The human face is arguably the most difficult thing to colorize.  There are two main reasons for this: the human face is made up of almost every color on the wheel - even those that seem illogical and those that we don't consciously see - and the human face is so familiar to us that any error in its reproduction by an artist is glaringly obvious even to the untrained eye.

I considered how to overcome these obstacles.

Photoshop can do many things, thank God, and among these things is the ability to analyze an area of color in a way that is not circumvented by our own brain's annoying habit of optical interpretation.  Our brains don't see that many human ears contain the color green, for example, but Photoshop does.  By sampling color images in this way we can 'see' what our eyes do not - at least not directly - and can then match our paints to mirror what is actually there.

In the case of 'colorizing' Lee (using quotes because we're now going beyond simply colorizing), I decided to try to match areas of his face to color samples of white men of his approximate age and completion.  To make a longer story short: I painted over, and over, over various translucent layers (77 of them in total), until my Lee painting technically matched my color samples, and I refused to let my brain interpret anything.  When I pulled back and observed the completed image: I was very pleased!

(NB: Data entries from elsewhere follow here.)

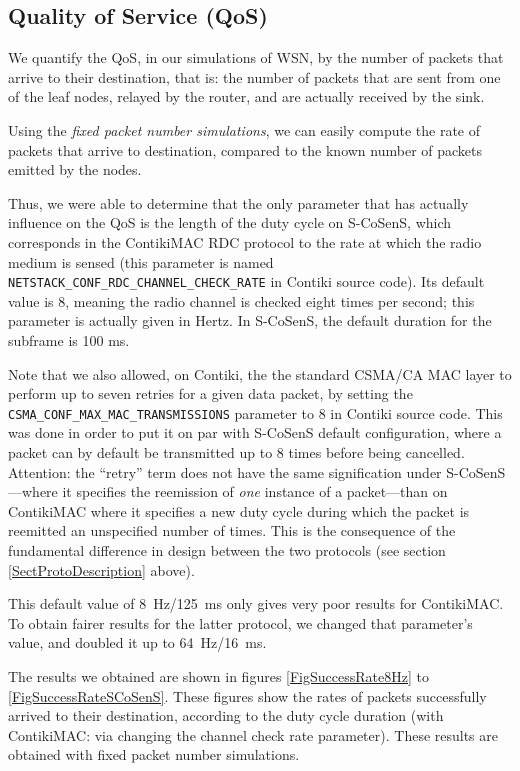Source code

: \documentclass[a4paper,twoside]{article}
\begin{document}
\subsection{Quality of Service (QoS)}

We quantify the QoS, in our simulations of WSN, by the number of packets
that arrive to their destination, that is: the number of packets that are
sent from one of the leaf nodes, relayed by the router, and are actually
received by the sink.

Using the \emph{fixed packet number simulations}, we can easily compute the
rate of packets that arrive to destination, compared to the known number
of packets emitted by the nodes.

Thus, we were able to determine that the only parameter that has actually
influence on the QoS is the length of the duty cycle on S-CoSenS, which
corresponds in the ContikiMAC RDC protocol to the rate at which the radio
medium is sensed (this parameter is named
\texttt{NETSTACK\_CONF\_RDC\_CHANNEL\_CHECK\_RATE} in Contiki source code).
Its default value is 8, meaning the radio channel is checked eight times
per second; this parameter is actually given in Hertz.
In S-CoSenS, the default duration for the subframe is 100 ms.

Note that we also allowed, on Contiki, the the standard CSMA/CA MAC layer
to perform up to seven retries for a given data packet, by setting the
\texttt{CSMA\_CONF\_MAX\_MAC\_TRANSMISSIONS}
parameter to 8 in Contiki source code. This was done in order to put it
on par with S-CoSenS default configuration, where a packet can by default
be transmitted up to 8 times before being cancelled.
Attention: the ``retry'' term does not have the same signification
under S-CoSenS---where it specifies the reemission of \emph{one} instance of
a packet---than on ContikiMAC where it specifies a new duty cycle during
which the packet is reemitted an unspecified number of times. This is
the consequence of the fundamental difference in design between the two
protocols (see section \ref{SectProtoDescription} above).

This default value of 8~Hz/125~ms only gives very poor results for ContikiMAC.
To obtain fairer results for the latter protocol, we changed that parameter's
value, and doubled it up to 64~Hz/16~ms.

The results we obtained are shown in figures \ref{FigSuccessRate8Hz} to
\ref{FigSuccessRateSCoSenS}. These figures show the rates of packets
successfully arrived to their destination, according to the duty cycle
duration (with ContikiMAC: via changing the channel check rate parameter).
These results are obtained with fixed packet number simulations.
\end{document}
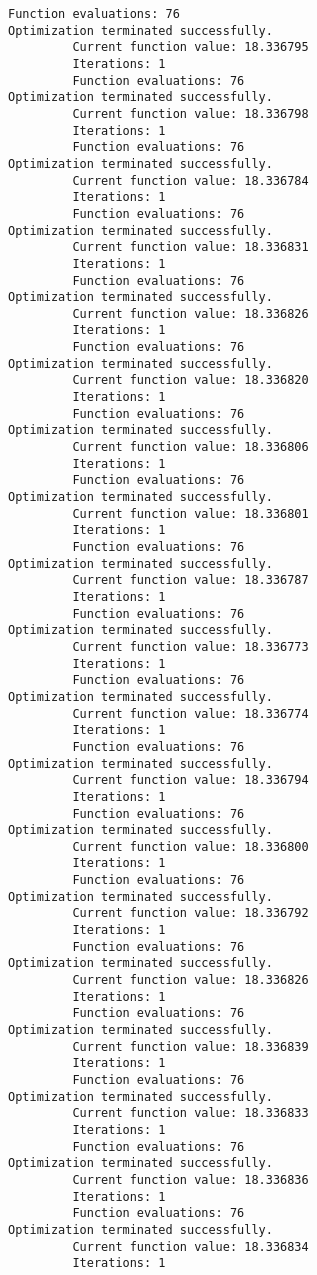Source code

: \documentclass[11pt]{article}
\begin{document}
\begin{Verbatim}[commandchars=\\\{\}]
         Function evaluations: 76
Optimization terminated successfully.
         Current function value: 18.336795
         Iterations: 1
         Function evaluations: 76
Optimization terminated successfully.
         Current function value: 18.336798
         Iterations: 1
         Function evaluations: 76
Optimization terminated successfully.
         Current function value: 18.336784
         Iterations: 1
         Function evaluations: 76
Optimization terminated successfully.
         Current function value: 18.336831
         Iterations: 1
         Function evaluations: 76
Optimization terminated successfully.
         Current function value: 18.336826
         Iterations: 1
         Function evaluations: 76
Optimization terminated successfully.
         Current function value: 18.336820
         Iterations: 1
         Function evaluations: 76
Optimization terminated successfully.
         Current function value: 18.336806
         Iterations: 1
         Function evaluations: 76
Optimization terminated successfully.
         Current function value: 18.336801
         Iterations: 1
         Function evaluations: 76
Optimization terminated successfully.
         Current function value: 18.336787
         Iterations: 1
         Function evaluations: 76
Optimization terminated successfully.
         Current function value: 18.336773
         Iterations: 1
         Function evaluations: 76
Optimization terminated successfully.
         Current function value: 18.336774
         Iterations: 1
         Function evaluations: 76
Optimization terminated successfully.
         Current function value: 18.336794
         Iterations: 1
         Function evaluations: 76
Optimization terminated successfully.
         Current function value: 18.336800
         Iterations: 1
         Function evaluations: 76
Optimization terminated successfully.
         Current function value: 18.336792
         Iterations: 1
         Function evaluations: 76
Optimization terminated successfully.
         Current function value: 18.336826
         Iterations: 1
         Function evaluations: 76
Optimization terminated successfully.
         Current function value: 18.336839
         Iterations: 1
         Function evaluations: 76
Optimization terminated successfully.
         Current function value: 18.336833
         Iterations: 1
         Function evaluations: 76
Optimization terminated successfully.
         Current function value: 18.336836
         Iterations: 1
         Function evaluations: 76
Optimization terminated successfully.
         Current function value: 18.336834
         Iterations: 1

\end{Verbatim}
\end{document}
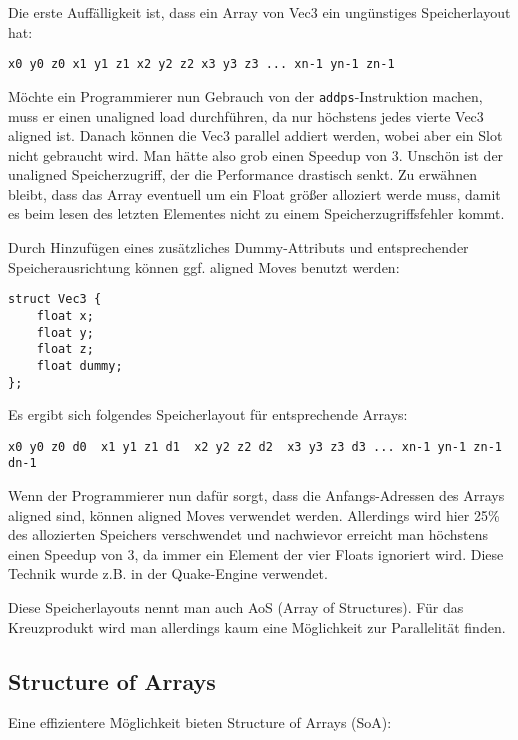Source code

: \documentclass[a4paper,10pt]{article}
\begin{document}
Die erste Auffälligkeit ist, dass ein Array von Vec3 ein ungünstiges Speicherlayout hat:

\begin{verbatim}
x0 y0 z0 x1 y1 z1 x2 y2 z2 x3 y3 z3 ... xn-1 yn-1 zn-1
\end{verbatim}

Möchte ein Programmierer nun Gebrauch von der \texttt{addps}-Instruktion machen, muss er einen
unaligned load durchführen, da nur höchstens jedes vierte Vec3 aligned ist. Danach können die Vec3
parallel addiert werden, wobei aber ein Slot nicht gebraucht wird. Man hätte also grob einen Speedup
von 3. Unschön ist der unaligned Speicherzugriff, der die Performance drastisch senkt. Zu erwähnen
bleibt, dass das Array eventuell um ein Float größer alloziert werde muss, damit es beim lesen des
letzten Elementes nicht zu einem Speicherzugriffsfehler kommt.

Durch Hinzufügen eines zusätzliches Dummy-Attributs und entsprechender Speicherausrichtung können
ggf. aligned Moves benutzt werden:

\begin{verbatim}
struct Vec3 {
    float x;
    float y;
    float z;
    float dummy;
};
\end{verbatim}

Es ergibt sich folgendes Speicherlayout für entsprechende Arrays:

\begin{verbatim}
x0 y0 z0 d0  x1 y1 z1 d1  x2 y2 z2 d2  x3 y3 z3 d3 ... xn-1 yn-1 zn-1 dn-1
\end{verbatim}

Wenn der Programmierer nun dafür sorgt, dass die Anfangs-Adressen des Arrays aligned sind, können
aligned Moves verwendet werden. Allerdings wird hier 25\% des allozierten Speichers verschwendet und
nachwievor erreicht man höchstens einen Speedup von 3, da immer ein Element der vier Floats
ignoriert wird. Diese Technik wurde z.B. in der Quake-Engine verwendet.

Diese Speicherlayouts nennt man auch AoS (Array of Structures). Für das Kreuzprodukt wird man allerdings
kaum eine Möglichkeit zur Parallelität finden.

\subsection{Structure of Arrays}

Eine effizientere Möglichkeit bieten Structure of Arrays (SoA):
\end{document}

I sent my completed Lee to my friend, who in turn sent it to a colleague of his who'd previously had published a best-selling book of colorized Civil War photographs, and the latter remarked that my results were "far superior to anything [he'd] ever seen."  I followed up my Lee painting with one of Meade, and both are being published within my friend's Gettysburg book.

I hope to do more of these!  As an artist who has focused almost exclusively on aviation, it's both nice and commercially wise to venture out of the comfort zone and try new things.